**What is expected:**
Reproduce, unchanged, the lines in the records below from the line with "espèce de machine qui est devenue une" up to and including the line with "changement de bécanne.".

**Working data:**

● ● ● ● ●

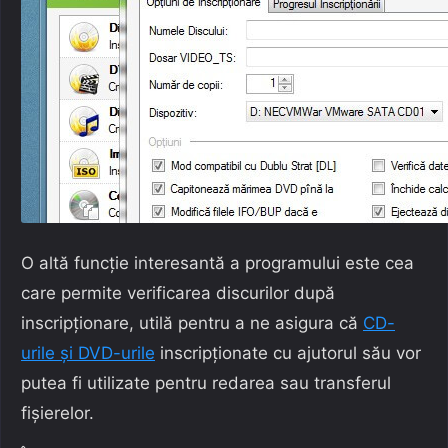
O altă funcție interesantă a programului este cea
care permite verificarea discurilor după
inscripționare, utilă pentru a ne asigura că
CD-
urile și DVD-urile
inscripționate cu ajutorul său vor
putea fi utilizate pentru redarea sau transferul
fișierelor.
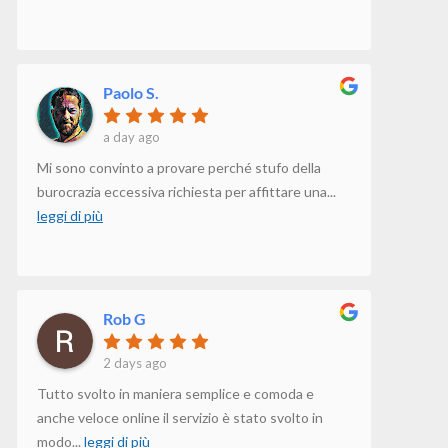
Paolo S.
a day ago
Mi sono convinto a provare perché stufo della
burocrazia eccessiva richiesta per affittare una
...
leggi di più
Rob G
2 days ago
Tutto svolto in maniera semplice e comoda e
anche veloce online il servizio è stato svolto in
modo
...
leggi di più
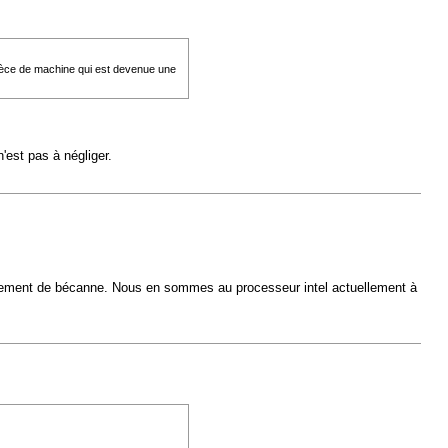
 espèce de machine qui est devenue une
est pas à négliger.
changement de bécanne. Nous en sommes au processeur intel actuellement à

● ● ● ● ●

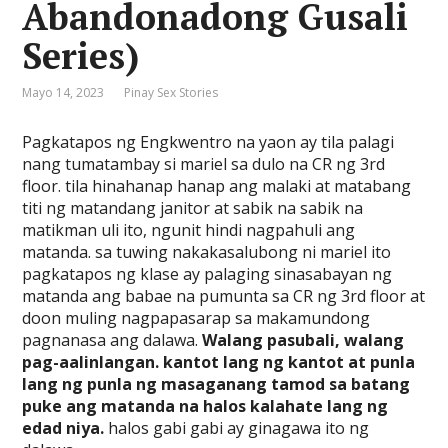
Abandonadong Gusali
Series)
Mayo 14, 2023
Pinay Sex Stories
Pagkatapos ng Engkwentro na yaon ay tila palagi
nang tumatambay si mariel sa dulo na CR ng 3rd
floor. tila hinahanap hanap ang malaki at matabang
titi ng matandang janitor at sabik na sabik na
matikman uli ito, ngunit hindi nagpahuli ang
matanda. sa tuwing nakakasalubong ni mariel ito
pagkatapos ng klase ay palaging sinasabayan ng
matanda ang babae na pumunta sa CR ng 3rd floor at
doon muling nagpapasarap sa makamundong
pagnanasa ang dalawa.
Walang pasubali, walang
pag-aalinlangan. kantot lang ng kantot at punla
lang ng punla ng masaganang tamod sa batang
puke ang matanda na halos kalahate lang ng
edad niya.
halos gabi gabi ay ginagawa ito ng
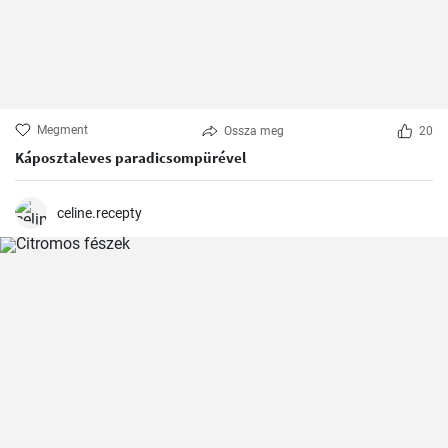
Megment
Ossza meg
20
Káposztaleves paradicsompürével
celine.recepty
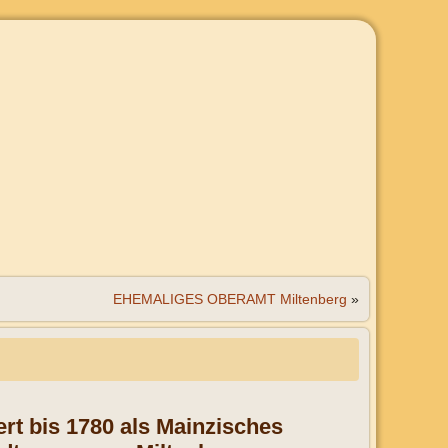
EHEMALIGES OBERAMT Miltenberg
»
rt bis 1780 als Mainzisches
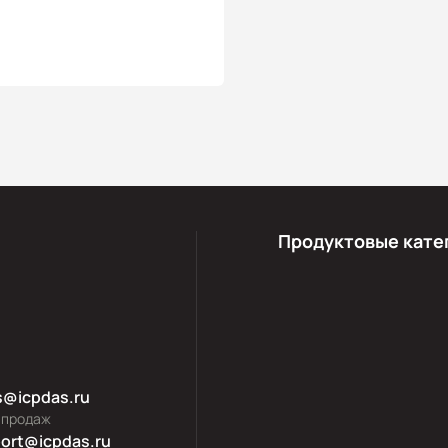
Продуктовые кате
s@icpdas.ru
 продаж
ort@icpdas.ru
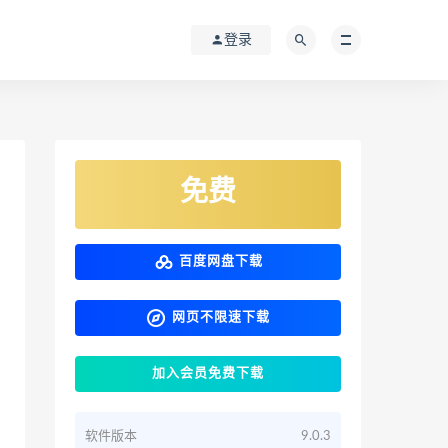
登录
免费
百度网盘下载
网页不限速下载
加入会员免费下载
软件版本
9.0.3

● ● ● ● ●

**Result of this task:**
 espèce de machine qui est devenue une
est pas à négliger.
changement de bécanne. Nous en sommes au processeur intel actuellement à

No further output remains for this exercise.